Die Untersuchungen ergaben auch, dass der UL 94-Test des US-amerikanischen Prüfinstituts Underwriters Laboratories Inc. keine zuverlässigen Aussagen zum wirklichen Brandverhalten von Tepex liefert. Grund ist, dass der vertikal eingespannte Prüfkörper seitlich und nicht flächig beflammt wird. „Diese Vorgehensweise passt nicht zu typischen Einbausituationen von Tepex. Außerdem kommt unser Verbundwerkstoff über- und hinterspritzt zum Einsatz, was den Zugang der Flamme zu den Faserenden erschwert“, so Seidel. Für Anwendungen, in denen eine V-0-Klassifizierung obligatorisch ist, bietet Bond-Laminates halogenfrei flammgeschütztes Tepex auf Basis von Polyamid, Polycarbonat und Polyphenylensulfid an. Beispielsweise ist der Polycarbonat-Produkttyp auf der UL-Yellow Card mit V-0 für Probekörperdicken zwischen 0,4 und 2,2 mm gelistet.

Umfangreiche Tests am HiAnt-Träger

Wegen der großen Anwendungschancen von Tepex im Antriebsstrang von Elektrofahrzeugen hat Bond-Laminates mit einem eigenen Testaufbau umfangreich das Brandverhalten von überspritzem Tepex auf Basis von PA 6 untersucht. Zum Einsatz kam dabei ein sogenannter HiAnt-Träger. Dabei handelt es sich um ein U-förmiges Profil aus Tepex, das innen mit kreuzweise angelegten Rippen aus verschiedenen PA-6-Typen Durethan mit oder ohne Flammschutzpaket verstärkt ist. Dieser praxisnahe Prüfkörper wird an sechs Positionen mit 900 °C zwischen 30 s und 5 min beflammt – so etwa an den Polyamid-Rippen oder nicht überspritzten Bereichen.
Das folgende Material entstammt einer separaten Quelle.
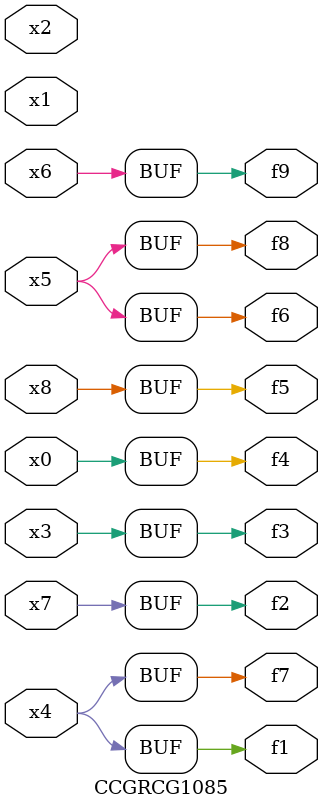
<source format=v>
module CCGRCG1085(
	input x0, x1, x2, x3, x4, x5, x6, x7, x8,
	output f1, f2, f3, f4, f5, f6, f7, f8, f9
);
	assign f1 = x4;
	assign f2 = x7;
	assign f3 = x3;
	assign f4 = x0;
	assign f5 = x8;
	assign f6 = x5;
	assign f7 = x4;
	assign f8 = x5;
	assign f9 = x6;
endmodule

</source>
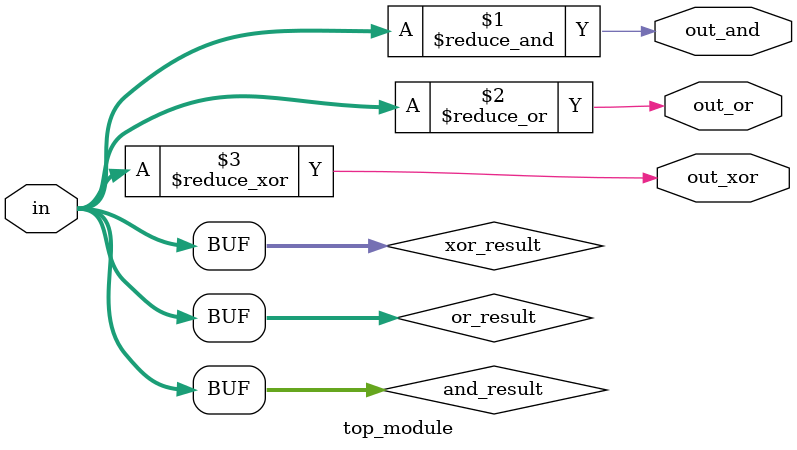
<source format=sv>
module top_module (
    input [99:0] in,
    output out_and,
    output out_or,
    output out_xor
);

wire [99:0] and_result;
wire [99:0] or_result;
wire [99:0] xor_result;

genvar i;
generate
    for (i = 0; i < 100; i = i + 1) begin
        assign and_result[i] = in[i];
        assign or_result[i] = in[i];
        assign xor_result[i] = in[i];
    end
endgenerate

assign out_and = &and_result;
assign out_or = |or_result;
assign out_xor = ^xor_result;

endmodule

</source>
Dabei bestätigte sich wieder die inhärent hohe Brandwidrigkeit von nicht flammgeschütztem Tepex. Denn nach fünf Minuten Beflammung brennt ausschließlich das Über- und Hinterspritzmaterial – und das auch nur, wenn es ohne spezielle Flammschutzmittel ausgerüstet ist. Bestehen dagegen die Rippen und überspritzten Bereiche aus einem flammgeschützten Polyamid, breiten sich die Flammen vom Ort der Beflammung nicht aus, sondern erlöschen, wenn der Brenner entfernt wird. „Der Einsatz von nicht flammgeschütztem Tepex mit flammgeschütztem Spritzgießmaterial bietet daher bei der Auslegung von flammwidrigen Bauteilen eine sehr hohe Sicherheitsreserve. Wir sehen für diese Materialkombination daher großes Anwendungspotenzial bei Bauteilen in Hochvolt-Batterien wie Gehäusen oder Trennblechen, aber auch in Bodenplatten für induktive Batterieladesysteme“, resümiert Seidel.